In 2007, Temple finished with a 4-8 mark.  All things considered, it was a modest three-win improvement from the previous season.  Harris led the squad from the strong safety position with 81 tackles and five passes defended, to go along with three interceptions.  The 2008 Owls campaign ended with a 5-7 record, with Harris posting another three interceptions as a team captain.  Everything culminated in a 9-4 year under head coach Al Golden, in which Harris received The Owl Award as the school's most valuable player.  Harris attributes a big part of the team's success to the maturity and growth that everyone experienced from start to finish.

"We were very young when we started out.  We had to start from the bottom up, mature, gain leadership from certain people, we even had to get rid of some people," he said.  "There were a lot of factors that went into it; everyone buying in to the program and what the coaches were telling us.  Those were the big factors in our turnaround."

While there are less than 300 players selected in each NFL Draft, with hundreds of worthy players opting to go the undrafted free agent route or to another league to play professionally, many begin their careers fighting for a niche with a franchise.  Harris said that he realizes he is essentially playing the role of an underdog, and that he will have to work extra hard to make his first NFL roster.

"Nothing is guaranteed to anybody, but (as a free agent) you are fighting for a spot on this team," he said.  "(All I can do is) let them know that I know my playbook, work hard everyday, work hard on special teams, meet and greet everybody with a smile on my face and grind, very hard."

Given his firsthand experience on a team that turned its fortunes around in a very short period of time, Harris feels that he can supply valuable insight and perspective to his Bills teammates. 

"I believe I can provide support to the leadership, and could definitely help lead if needed," Harris said.  "I believe in everything the coaches say.  I am a straight ahead guy."

Doug Majeski, coordinator of college scouting for the Bills, liked what he saw from Harris during his tenure as an Owl.

"The first thing that stands out about him is he's a great kid, two-time captain.  He was a leader there and highly respected by the staff and the players," Majeski said.  "He's a good tackler and does a good job playing downhill, and he's had good production in pass coverage with his interceptions and PBUs.  Really a quality kid all around, and his size and playing ability will give him a chance to stand out."
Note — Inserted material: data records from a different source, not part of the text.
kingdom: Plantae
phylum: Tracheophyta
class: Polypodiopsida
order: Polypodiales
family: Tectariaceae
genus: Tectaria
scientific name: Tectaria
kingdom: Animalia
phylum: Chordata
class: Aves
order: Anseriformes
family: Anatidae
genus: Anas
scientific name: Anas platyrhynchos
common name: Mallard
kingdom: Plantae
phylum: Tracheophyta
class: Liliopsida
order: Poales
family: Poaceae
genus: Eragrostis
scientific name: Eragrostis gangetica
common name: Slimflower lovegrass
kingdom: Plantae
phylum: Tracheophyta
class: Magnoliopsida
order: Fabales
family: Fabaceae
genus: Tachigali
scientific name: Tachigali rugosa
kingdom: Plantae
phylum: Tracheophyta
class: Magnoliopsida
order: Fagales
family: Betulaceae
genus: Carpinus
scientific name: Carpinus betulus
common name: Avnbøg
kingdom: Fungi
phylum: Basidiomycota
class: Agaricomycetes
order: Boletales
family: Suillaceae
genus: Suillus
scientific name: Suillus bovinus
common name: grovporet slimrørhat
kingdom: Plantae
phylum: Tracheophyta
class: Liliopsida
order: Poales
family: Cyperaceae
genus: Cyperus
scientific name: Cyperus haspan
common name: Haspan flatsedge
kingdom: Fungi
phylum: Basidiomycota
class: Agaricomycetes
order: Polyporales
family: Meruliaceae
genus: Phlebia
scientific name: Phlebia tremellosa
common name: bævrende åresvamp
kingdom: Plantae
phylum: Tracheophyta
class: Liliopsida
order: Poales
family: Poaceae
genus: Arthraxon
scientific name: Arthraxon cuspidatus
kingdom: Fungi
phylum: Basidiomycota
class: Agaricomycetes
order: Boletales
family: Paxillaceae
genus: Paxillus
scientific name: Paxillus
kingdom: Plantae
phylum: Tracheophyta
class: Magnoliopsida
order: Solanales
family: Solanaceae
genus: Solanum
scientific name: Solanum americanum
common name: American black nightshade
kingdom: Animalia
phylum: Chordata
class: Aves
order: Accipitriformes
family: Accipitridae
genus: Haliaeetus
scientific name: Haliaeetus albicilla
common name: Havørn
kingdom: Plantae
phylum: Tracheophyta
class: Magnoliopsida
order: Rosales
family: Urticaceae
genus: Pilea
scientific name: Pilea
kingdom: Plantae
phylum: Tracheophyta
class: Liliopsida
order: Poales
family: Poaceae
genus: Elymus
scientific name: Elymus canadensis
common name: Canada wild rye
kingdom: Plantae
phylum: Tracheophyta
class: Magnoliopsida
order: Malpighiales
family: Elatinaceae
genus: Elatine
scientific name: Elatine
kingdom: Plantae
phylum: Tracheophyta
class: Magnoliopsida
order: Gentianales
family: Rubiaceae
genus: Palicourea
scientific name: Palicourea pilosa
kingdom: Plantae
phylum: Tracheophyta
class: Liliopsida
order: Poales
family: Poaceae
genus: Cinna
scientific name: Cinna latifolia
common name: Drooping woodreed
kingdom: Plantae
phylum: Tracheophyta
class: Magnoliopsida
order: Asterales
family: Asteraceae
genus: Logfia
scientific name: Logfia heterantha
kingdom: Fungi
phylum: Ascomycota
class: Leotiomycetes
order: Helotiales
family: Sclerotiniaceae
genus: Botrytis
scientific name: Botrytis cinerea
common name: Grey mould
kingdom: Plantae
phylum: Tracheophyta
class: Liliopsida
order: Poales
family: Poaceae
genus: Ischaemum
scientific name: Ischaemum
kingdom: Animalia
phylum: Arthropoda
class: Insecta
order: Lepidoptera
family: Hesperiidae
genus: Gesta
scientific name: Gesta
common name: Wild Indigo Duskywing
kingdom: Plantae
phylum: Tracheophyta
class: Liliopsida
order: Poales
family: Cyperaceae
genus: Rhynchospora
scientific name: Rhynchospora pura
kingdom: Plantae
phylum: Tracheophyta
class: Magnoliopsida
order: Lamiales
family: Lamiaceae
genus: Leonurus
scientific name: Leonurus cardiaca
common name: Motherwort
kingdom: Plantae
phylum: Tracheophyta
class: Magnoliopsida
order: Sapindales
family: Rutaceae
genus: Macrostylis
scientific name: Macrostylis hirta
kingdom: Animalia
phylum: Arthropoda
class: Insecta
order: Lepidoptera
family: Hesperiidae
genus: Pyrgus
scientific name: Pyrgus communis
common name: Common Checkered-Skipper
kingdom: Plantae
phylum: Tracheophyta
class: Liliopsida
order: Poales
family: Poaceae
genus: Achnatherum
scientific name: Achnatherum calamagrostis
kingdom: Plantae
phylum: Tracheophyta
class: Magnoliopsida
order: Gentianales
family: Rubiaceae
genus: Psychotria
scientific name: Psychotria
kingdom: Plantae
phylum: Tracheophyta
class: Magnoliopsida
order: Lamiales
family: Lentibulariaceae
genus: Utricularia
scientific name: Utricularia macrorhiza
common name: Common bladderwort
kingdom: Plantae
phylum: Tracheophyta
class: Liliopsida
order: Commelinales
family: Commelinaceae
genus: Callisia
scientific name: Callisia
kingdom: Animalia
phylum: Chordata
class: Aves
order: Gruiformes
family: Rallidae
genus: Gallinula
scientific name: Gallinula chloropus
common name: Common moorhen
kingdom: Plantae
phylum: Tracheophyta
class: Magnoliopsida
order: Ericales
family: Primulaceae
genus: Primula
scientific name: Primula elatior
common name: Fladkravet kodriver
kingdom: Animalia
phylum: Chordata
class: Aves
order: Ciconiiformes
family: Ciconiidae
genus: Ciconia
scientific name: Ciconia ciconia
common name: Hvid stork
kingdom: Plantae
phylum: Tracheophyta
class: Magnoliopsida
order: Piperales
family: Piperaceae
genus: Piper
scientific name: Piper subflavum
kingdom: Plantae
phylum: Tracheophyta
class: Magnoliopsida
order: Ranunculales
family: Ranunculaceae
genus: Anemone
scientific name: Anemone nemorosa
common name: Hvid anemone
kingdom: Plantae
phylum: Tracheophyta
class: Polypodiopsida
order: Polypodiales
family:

Bringing a positive attitude and work ethic to the office every day, along with production on the field, Harris believes, will go a long way to help him earn a roster spot at the conclusion of training camp.

"I think it's a combination of everything, honestly," he said.  "When you're personal with people, when you get to know them, when you talk to them, you have a better relationship with them.  I think it's a correlation of everything, together."